Given data below:

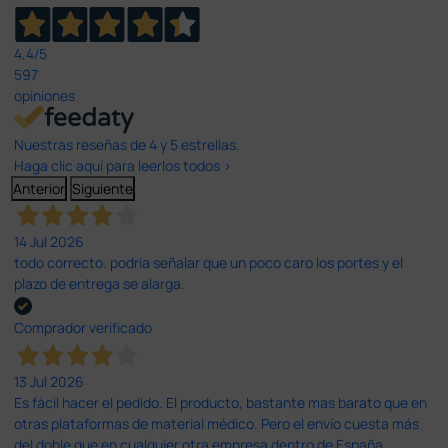
4,4
/5
597
opiniones
Nuestras reseñas de 4 y 5 estrellas.
Haga clic aquí para leerlos todos >
Anterior
Siguiente
14 Jul 2026
todo correcto. podria señalar que un poco caro los portes y el
plazo de entrega se alarga.
Comprador verificado
13 Jul 2026
Es fácil hacer el pedido. El producto, bastante mas barato que en
otras plataformas de material médico. Pero el envío cuesta más
del doble que en cualquier otra empresa dentro de España.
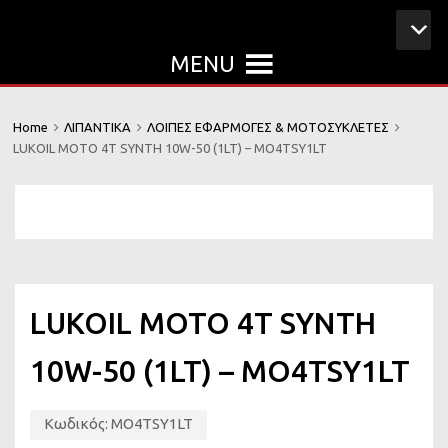
MENU
Home
ΛΙΠΑΝΤΙΚΑ
ΛΟΙΠΕΣ ΕΦΑΡΜΟΓΕΣ & ΜΟΤΟΣΥΚΛΕΤΕΣ
LUKOIL MOTO 4T SYNTH 10W-50 (1LT) – MO4TSY1LT
LUKOIL MOTO 4T SYNTH
10W-50 (1LT) – MO4TSY1LT
Κωδικός:
MO4TSY1LT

End of Given data.

◆ What you should do ◆
Quote every line of text read from the records, word for word and in order, and leave the pictures out of your answer.

◆ Result of the exercise ◆
4,4
/5
597
opiniones
Nuestras reseñas de 4 y 5 estrellas.
Haga clic aquí para leerlos todos >
Anterior
Siguiente
14 Jul 2026
todo correcto. podria señalar que un poco caro los portes y el
plazo de entrega se alarga.
Comprador verificado
13 Jul 2026
Es fácil hacer el pedido. El producto, bastante mas barato que en
otras plataformas de material médico. Pero el envío cuesta más
del doble que en cualquier otra empresa dentro de España.
MENU
Home
ΛΙΠΑΝΤΙΚΑ
ΛΟΙΠΕΣ ΕΦΑΡΜΟΓΕΣ & ΜΟΤΟΣΥΚΛΕΤΕΣ
LUKOIL MOTO 4T SYNTH 10W-50 (1LT) – MO4TSY1LT
LUKOIL MOTO 4T SYNTH
10W-50 (1LT) – MO4TSY1LT
Κωδικός:
MO4TSY1LT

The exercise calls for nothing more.